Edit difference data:
((
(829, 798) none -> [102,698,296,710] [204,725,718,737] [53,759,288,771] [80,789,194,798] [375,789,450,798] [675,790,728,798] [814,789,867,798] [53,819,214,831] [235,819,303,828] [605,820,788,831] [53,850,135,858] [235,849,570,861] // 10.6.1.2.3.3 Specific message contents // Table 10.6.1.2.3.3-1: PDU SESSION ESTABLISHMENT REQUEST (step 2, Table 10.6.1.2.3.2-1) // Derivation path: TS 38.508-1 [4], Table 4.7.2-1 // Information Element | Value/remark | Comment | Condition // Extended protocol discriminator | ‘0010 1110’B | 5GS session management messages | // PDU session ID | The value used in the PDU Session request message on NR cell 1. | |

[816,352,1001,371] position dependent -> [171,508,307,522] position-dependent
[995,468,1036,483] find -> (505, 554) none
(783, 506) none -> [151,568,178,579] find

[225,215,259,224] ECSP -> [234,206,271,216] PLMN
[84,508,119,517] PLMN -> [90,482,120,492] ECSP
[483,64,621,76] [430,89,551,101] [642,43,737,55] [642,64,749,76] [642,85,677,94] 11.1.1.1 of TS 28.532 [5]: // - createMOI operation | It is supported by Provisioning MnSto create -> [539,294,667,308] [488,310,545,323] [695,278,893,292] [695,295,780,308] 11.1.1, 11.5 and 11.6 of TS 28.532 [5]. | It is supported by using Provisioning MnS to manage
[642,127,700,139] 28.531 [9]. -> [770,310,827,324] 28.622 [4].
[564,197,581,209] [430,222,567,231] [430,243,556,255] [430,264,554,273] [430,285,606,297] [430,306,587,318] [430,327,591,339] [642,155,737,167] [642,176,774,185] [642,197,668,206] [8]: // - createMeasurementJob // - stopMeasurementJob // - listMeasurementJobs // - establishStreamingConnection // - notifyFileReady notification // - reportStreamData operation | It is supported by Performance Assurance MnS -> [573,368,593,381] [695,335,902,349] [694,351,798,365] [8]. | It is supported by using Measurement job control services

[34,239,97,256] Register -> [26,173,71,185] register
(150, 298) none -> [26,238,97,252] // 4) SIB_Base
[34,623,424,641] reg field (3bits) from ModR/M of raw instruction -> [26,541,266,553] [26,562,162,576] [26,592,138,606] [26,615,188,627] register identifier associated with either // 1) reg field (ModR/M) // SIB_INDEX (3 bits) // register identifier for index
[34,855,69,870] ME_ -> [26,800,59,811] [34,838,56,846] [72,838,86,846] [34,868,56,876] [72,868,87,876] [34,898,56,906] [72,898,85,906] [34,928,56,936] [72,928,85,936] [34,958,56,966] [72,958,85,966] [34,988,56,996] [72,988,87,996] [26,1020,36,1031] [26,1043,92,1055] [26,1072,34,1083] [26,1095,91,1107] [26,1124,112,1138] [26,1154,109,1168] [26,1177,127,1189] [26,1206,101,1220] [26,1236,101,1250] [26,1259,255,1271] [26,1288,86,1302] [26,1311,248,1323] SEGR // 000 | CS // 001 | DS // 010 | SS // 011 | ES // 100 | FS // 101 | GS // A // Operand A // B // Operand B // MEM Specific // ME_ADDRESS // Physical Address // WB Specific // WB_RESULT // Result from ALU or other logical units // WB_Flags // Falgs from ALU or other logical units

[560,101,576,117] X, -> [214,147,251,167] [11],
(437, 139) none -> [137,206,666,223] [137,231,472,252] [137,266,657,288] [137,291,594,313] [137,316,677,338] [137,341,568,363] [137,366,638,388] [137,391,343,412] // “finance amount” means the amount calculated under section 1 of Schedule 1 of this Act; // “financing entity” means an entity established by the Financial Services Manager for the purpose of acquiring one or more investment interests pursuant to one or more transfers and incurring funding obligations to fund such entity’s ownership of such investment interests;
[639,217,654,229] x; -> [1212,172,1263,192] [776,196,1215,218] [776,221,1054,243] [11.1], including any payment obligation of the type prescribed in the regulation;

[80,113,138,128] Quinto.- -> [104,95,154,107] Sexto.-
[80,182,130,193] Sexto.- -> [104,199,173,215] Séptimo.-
))
WHAT THE TASK ASKS:
Which lines above run from the one containing "[34,855,69,870] ME_ ->" down to the one containing "[560,101,576,117] X, ->"? Repeat exactly those, both ends included, and nothing else.

TASK OUTPUT:
[34,855,69,870] ME_ -> [26,800,59,811] [34,838,56,846] [72,838,86,846] [34,868,56,876] [72,868,87,876] [34,898,56,906] [72,898,85,906] [34,928,56,936] [72,928,85,936] [34,958,56,966] [72,958,85,966] [34,988,56,996] [72,988,87,996] [26,1020,36,1031] [26,1043,92,1055] [26,1072,34,1083] [26,1095,91,1107] [26,1124,112,1138] [26,1154,109,1168] [26,1177,127,1189] [26,1206,101,1220] [26,1236,101,1250] [26,1259,255,1271] [26,1288,86,1302] [26,1311,248,1323] SEGR // 000 | CS // 001 | DS // 010 | SS // 011 | ES // 100 | FS // 101 | GS // A // Operand A // B // Operand B // MEM Specific // ME_ADDRESS // Physical Address // WB Specific // WB_RESULT // Result from ALU or other logical units // WB_Flags // Falgs from ALU or other logical units

[560,101,576,117] X, -> [214,147,251,167] [11],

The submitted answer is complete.